═════ Data in this exercise ═════
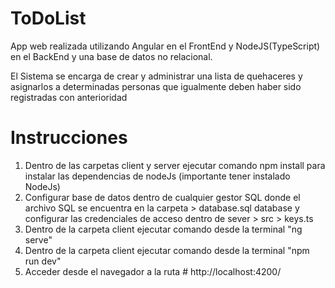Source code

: # ToDoList

App web realizada utilizando Angular en el FrontEnd y NodeJS(TypeScript) en el BackEnd y una base de datos no relacional.

El Sistema se encarga de crear y administrar una lista de quehaceres y asignarlos a determinadas personas que igualmente deben haber sido registradas con anterioridad

# Instrucciones 

  1. Dentro de las carpetas client y server ejecutar comando npm install para instalar las dependencias de nodeJs (importante tener instalado NodeJs)
  2. Configurar base de datos dentro de cualquier gestor SQL donde el archivo SQL se encuentra en la carpeta > database.sql database y configurar las credenciales de acceso dentro de sever > src > keys.ts
  3. Dentro de la carpeta client ejecutar comando desde la terminal "ng serve"
  4. Dentro de la carpeta client ejecutar comando desde la terminal "npm run dev"
  5. Acceder desde el navegador a la ruta # http://localhost:4200/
═════
▸ **Work to complete**
Look over the listing. Pull out every line with the string "client" in it.

▸ **Result of the exercise**
  1. Dentro de las carpetas client y server ejecutar comando npm install para instalar las dependencias de nodeJs (importante tener instalado NodeJs)
  3. Dentro de la carpeta client ejecutar comando desde la terminal "ng serve"
  4. Dentro de la carpeta client ejecutar comando desde la terminal "npm run dev"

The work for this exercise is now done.